WORK TASK ▸ Would you please return the lines of the entries below starting at the line that has "111 96 180))" and ending at the line that has "(at 114.75 96))", both included, exactly as they are?

──────── LISTED RECORDS

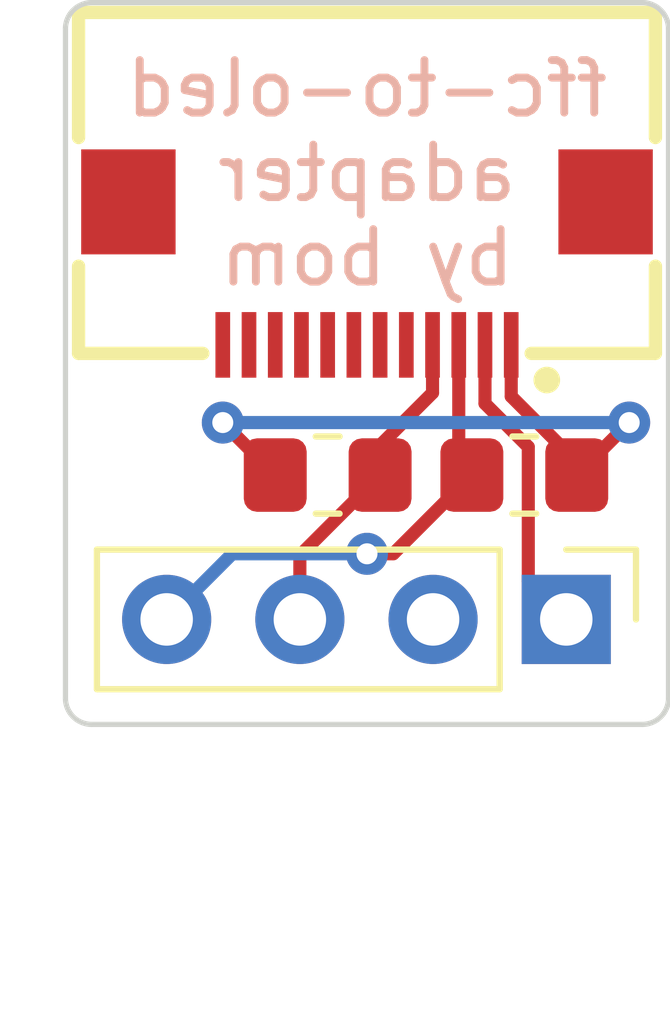
<source format=kicad_pcb>
(kicad_pcb (version 20211014) (generator pcbnew)

  (general
    (thickness 1.6)
  )

  (paper "A4")
  (layers
    (0 "F.Cu" signal)
    (31 "B.Cu" signal)
    (32 "B.Adhes" user "B.Adhesive")
    (33 "F.Adhes" user "F.Adhesive")
    (34 "B.Paste" user)
    (35 "F.Paste" user)
    (36 "B.SilkS" user "B.Silkscreen")
    (37 "F.SilkS" user "F.Silkscreen")
    (38 "B.Mask" user)
    (39 "F.Mask" user)
    (40 "Dwgs.User" user "User.Drawings")
    (41 "Cmts.User" user "User.Comments")
    (42 "Eco1.User" user "User.Eco1")
    (43 "Eco2.User" user "User.Eco2")
    (44 "Edge.Cuts" user)
    (45 "Margin" user)
    (46 "B.CrtYd" user "B.Courtyard")
    (47 "F.CrtYd" user "F.Courtyard")
    (48 "B.Fab" user)
    (49 "F.Fab" user)
    (50 "User.1" user)
    (51 "User.2" user)
    (52 "User.3" user)
    (53 "User.4" user)
    (54 "User.5" user)
    (55 "User.6" user)
    (56 "User.7" user)
    (57 "User.8" user)
    (58 "User.9" user)
  )

  (setup
    (pad_to_mask_clearance 0)
    (pcbplotparams
      (layerselection 0x00010fc_ffffffff)
      (disableapertmacros false)
      (usegerberextensions false)
      (usegerberattributes true)
      (usegerberadvancedattributes true)
      (creategerberjobfile true)
      (svguseinch false)
      (svgprecision 6)
      (excludeedgelayer true)
      (plotframeref false)
      (viasonmask false)
      (mode 1)
      (useauxorigin false)
      (hpglpennumber 1)
      (hpglpenspeed 20)
      (hpglpendiameter 15.000000)
      (dxfpolygonmode true)
      (dxfimperialunits true)
      (dxfusepcbnewfont true)
      (psnegative false)
      (psa4output false)
      (plotreference true)
      (plotvalue true)
      (plotinvisibletext false)
      (sketchpadsonfab false)
      (subtractmaskfromsilk false)
      (outputformat 1)
      (mirror false)
      (drillshape 1)
      (scaleselection 1)
      (outputdirectory "")
    )
  )

  (net 0 "")
  (net 1 "gnd")
  (net 2 "vcc")
  (net 3 "sck")
  (net 4 "sda")
  (net 5 "unconnected-(J2-Pad5)")
  (net 6 "unconnected-(J2-Pad6)")
  (net 7 "unconnected-(J2-Pad7)")
  (net 8 "unconnected-(J2-Pad8)")
  (net 9 "unconnected-(J2-Pad9)")
  (net 10 "unconnected-(J2-Pad10)")
  (net 11 "unconnected-(J2-Pad11)")
  (net 12 "unconnected-(J2-Pad12)")

  (footprint "Resistor_SMD:R_0805_2012Metric_Pad1.20x1.40mm_HandSolder" (layer "F.Cu") (at 111 96 180))

  (footprint "Connector_PinHeader_2.54mm:PinHeader_1x04_P2.54mm_Vertical" (layer "F.Cu") (at 115.55 98.75 -90))

  (footprint "Resistor_SMD:R_0805_2012Metric_Pad1.20x1.40mm_HandSolder" (layer "F.Cu") (at 114.75 96))

  (footprint "minimal-ffc-i2c:FPC-SMD_FPC05012-09200-.5mm-rev" (layer "F.Cu") (at 111.75 92.158 180))

  (gr_arc (start 117 87) (mid 117.353553 87.146447) (end 117.5 87.5) (layer "Edge.Cuts") (width 0.1) (tstamp 06c0a127-aceb-4b5b-8a3a-a880205eb815))
  (gr_arc (start 106.5 100.75) (mid 106.146447 100.603553) (end 106 100.25) (layer "Edge.Cuts") (width 0.1) (tstamp 562ff8df-031f-4d83-87d0-f332e164c0e0))
  (gr_line (start 117.5 100.25) (end 117.5 87.5) (layer "Edge.Cuts") (width 0.1) (tstamp 86b12b1c-77fb-406c-b452-69688f36ee7a))
  (gr_arc (start 117.5 100.25) (mid 117.353553 100.603553) (end 117 100.75) (layer "Edge.Cuts") (width 0.1) (tstamp 8aa17d41-7e80-4c43-a208-6726236a3616))
  (gr_line (start 117 87) (end 106.5 87) (layer "Edge.Cuts") (width 0.1) (tstamp 8e2705c9-318d-4614-b0d8-7cc5e04db19d))
  (gr_line (start 106.5 100.75) (end 117 100.75) (layer "Edge.Cuts") (width 0.1) (tstamp b20f086f-57a1-4bc5-8251-19338611581a))
  (gr_line (start 106 87.5) (end 106 100.25) (layer "Edge.Cuts") (width 0.1) (tstamp bae95875-f778-4edf-8453-595f0d1aaec1))
  (gr_arc (start 106 87.5) (mid 106.146447 87.146447) (end 106.5 87) (layer "Edge.Cuts") (width 0.1) (tstamp d33856c6-4c93-40a8-bb25-bc2dd84ad405))
  (gr_text "ffc-to-oled\nadapter\nby bom" (at 111.75 90.25) (layer "B.SilkS") (tstamp 4d90925f-b497-4197-b43c-b2d7710cebd9)
    (effects (font (size 1 1) (thickness 0.15)) (justify mirror))
  )

  (segment (start 114.82548 98.02548) (end 115.55 98.75) (width 0.25) (layer "F.Cu") (net 1) (tstamp 2ae5c0e2-89c9-44b0-9d9d-58442a1d2904))
  (segment (start 114 93.52) (end 114 94.637507) (width 0.25) (layer "F.Cu") (net 1) (tstamp 612feb18-03c4-47e5-9a09-baa79b31abb0))
  (segment (start 114.82548 95.462987) (end 114.82548 98.02548) (width 0.25) (layer "F.Cu") (net 1) (tstamp ad545feb-d9ba-4ecf-a773-8e44fabeb12c))
  (segment (start 114 94.637507) (end 114.82548 95.462987) (width 0.25) (layer "F.Cu") (net 1) (tstamp ff08e3fa-c419-4101-acf6-7d150274f530))
  (segment (start 114.5 93.52) (end 114.5 94.501789) (width 0.25) (layer "F.Cu") (net 2) (tstamp 24fb2057-404c-44e1-a007-059256382338))
  (segment (start 110 96) (end 109 95) (width 0.25) (layer "F.Cu") (net 2) (tstamp 52d57b86-a33e-4b19-825c-0bc0bf05aae6))
  (segment (start 116.75 95) (end 115.75 96) (width 0.25) (layer "F.Cu") (net 2) (tstamp 62157491-59bb-424a-85c1-b96722f5a433))
  (segment (start 114.5 94.501789) (end 115.75 95.751789) (width 0.25) (layer "F.Cu") (net 2) (tstamp 77e0c96d-ab56-4e13-8daa-5265643c0972))
  (segment (start 115.75 95.751789) (end 115.75 96) (width 0.25) (layer "F.Cu") (net 2) (tstamp 927d25f3-9cd3-4ec4-aae3-f1d0d1dd64a2))
  (via (at 116.75 95) (size 0.8) (drill 0.4) (layers "F.Cu" "B.Cu") (net 2) (tstamp 4c82aa18-1d4f-459b-b4b8-c08c78d0c790))
  (via (at 109 95) (size 0.8) (drill 0.4) (layers "F.Cu" "B.Cu") (net 2) (tstamp 8291e8f2-7200-4060-9fed-4ec3846a3808))
  (segment (start 109 95) (end 116.75 95) (width 0.25) (layer "B.Cu") (net 2) (tstamp 22ce0376-479e-4075-875a-1a02a1b95657))
  (segment (start 113 94.434022) (end 112 95.434022) (width 0.25) (layer "F.Cu") (net 3) (tstamp 046ccf3c-dde0-4caa-8c4f-0d5d9720a4b1))
  (segment (start 112 96) (end 110.47 97.53) (width 0.25) (layer "F.Cu") (net 3) (tstamp 6674fcc9-0153-4fac-a3bc-75055a4b6fad))
  (segment (start 112 95.434022) (end 112 96) (width 0.25) (layer "F.Cu") (net 3) (tstamp 67c19305-9127-407c-904b-638ea2eb0636))
  (segment (start 110.47 97.53) (end 110.47 98.75) (width 0.25) (layer "F.Cu") (net 3) (tstamp 7e011950-a3cc-4e75-9a13-7c672e770701))
  (segment (start 113 93.52) (end 113 94.434022) (width 0.25) (layer "F.Cu") (net 3) (tstamp efd3296c-45d0-4644-8ca7-86a2b5d08997))
  (segment (start 113.75 96) (end 112.25 97.5) (width 0.25) (layer "F.Cu") (net 4) (tstamp 1f86010a-4cd3-43d9-9446-293fed6f20dd))
  (segment (start 112.25 97.5) (end 111.75 97.5) (width 0.25) (layer "F.Cu") (net 4) (tstamp ab2d3fa4-7e9a-4ac9-ae1a-e92ca77bce93))
  (segment (start 113.5 95.75) (end 113.75 96) (width 0.25) (layer "F.Cu") (net 4) (tstamp ae99347b-d615-4cca-b6e3-da90051cd746))
  (segment (start 113.5 93.52) (end 113.5 95.75) (width 0.25) (layer "F.Cu") (net 4) (tstamp c19d2924-d975-404d-a72e-317851bf72a8))
  (via (at 111.75 97.5) (size 0.8) (drill 0.4) (layers "F.Cu" "B.Cu") (net 4) (tstamp b16f84f3-f0f9-4259-bc5f-fc9ce360b3ba))
  (segment (start 111.75 97.5) (end 109.18 97.5) (width 0.25) (layer "B.Cu") (net 4) (tstamp 15f618db-524b-4c2a-b3e1-9d6e47453d9c))
  (segment (start 109.18 97.5) (end 107.93 98.75) (width 0.25) (layer "B.Cu") (net 4) (tstamp f3eea7a8-a1ad-4604-a071-eb89696704dc))

)

</source>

────────────────

RESULT OF THIS EXERCISE ▸
  (footprint "Resistor_SMD:R_0805_2012Metric_Pad1.20x1.40mm_HandSolder" (layer "F.Cu") (at 111 96 180))

  (footprint "Connector_PinHeader_2.54mm:PinHeader_1x04_P2.54mm_Vertical" (layer "F.Cu") (at 115.55 98.75 -90))

  (footprint "Resistor_SMD:R_0805_2012Metric_Pad1.20x1.40mm_HandSolder" (layer "F.Cu") (at 114.75 96))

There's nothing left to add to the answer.